# Start of Records shown

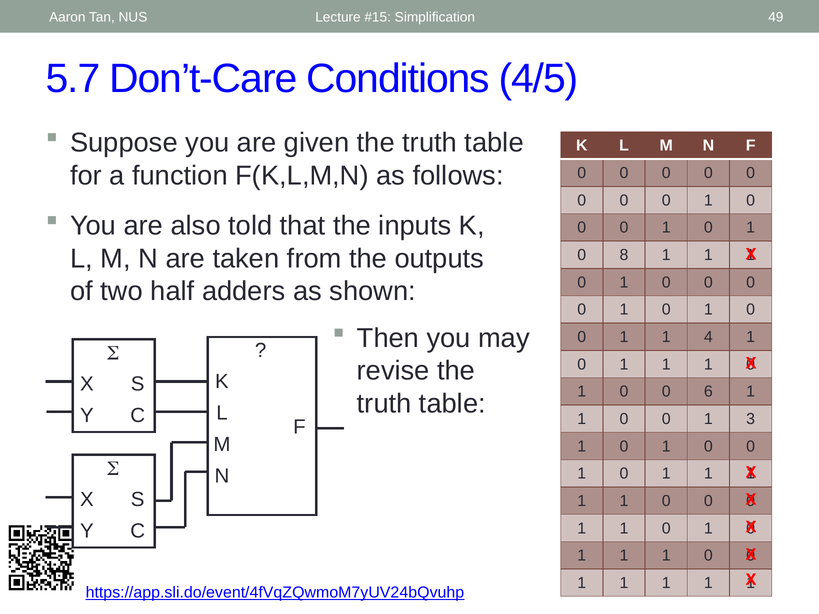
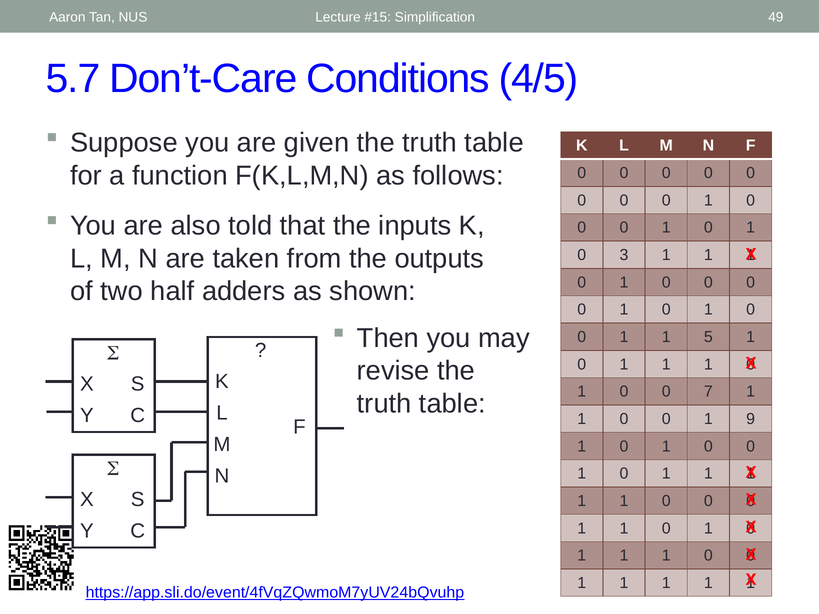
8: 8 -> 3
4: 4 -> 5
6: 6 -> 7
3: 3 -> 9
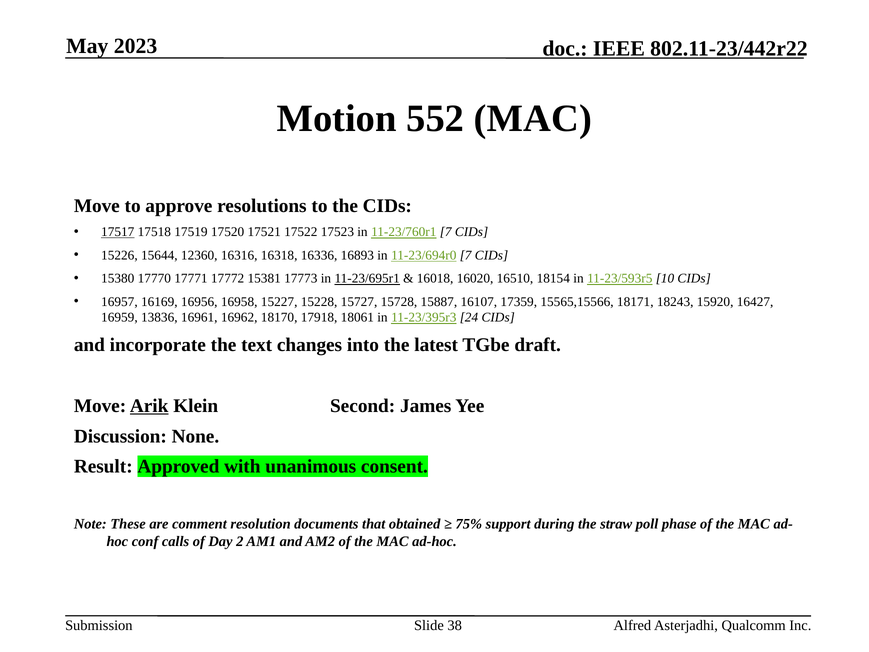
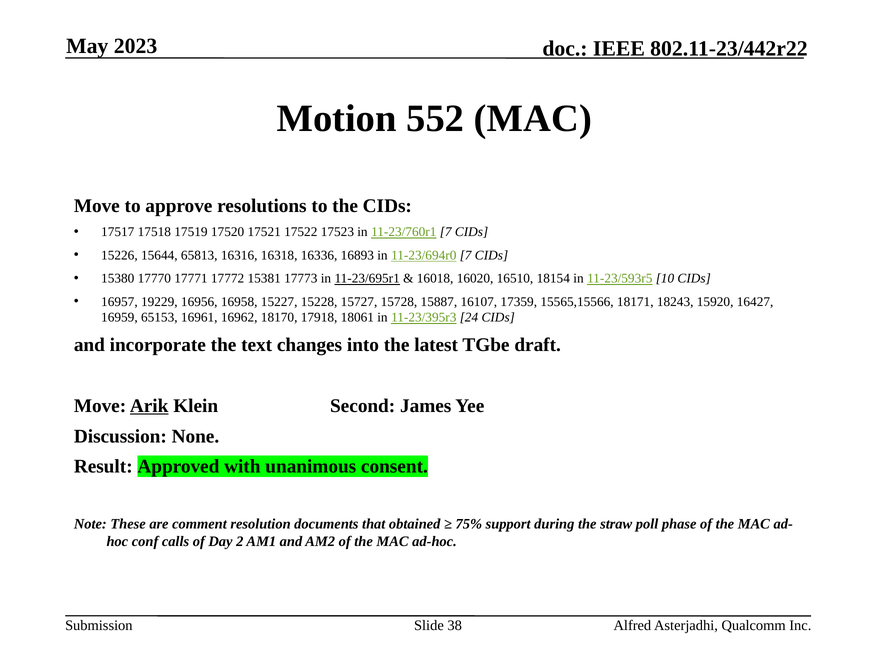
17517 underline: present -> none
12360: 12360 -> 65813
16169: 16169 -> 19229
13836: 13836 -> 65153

# End of Records shown

:: What the exercise asks ::
Repeat every line of the records exactly as it appears, leaving out the pictures.

:: Answer to the exercise ::
8: 8 -> 3
4: 4 -> 5
6: 6 -> 7
3: 3 -> 9
17517 underline: present -> none
12360: 12360 -> 65813
16169: 16169 -> 19229
13836: 13836 -> 65153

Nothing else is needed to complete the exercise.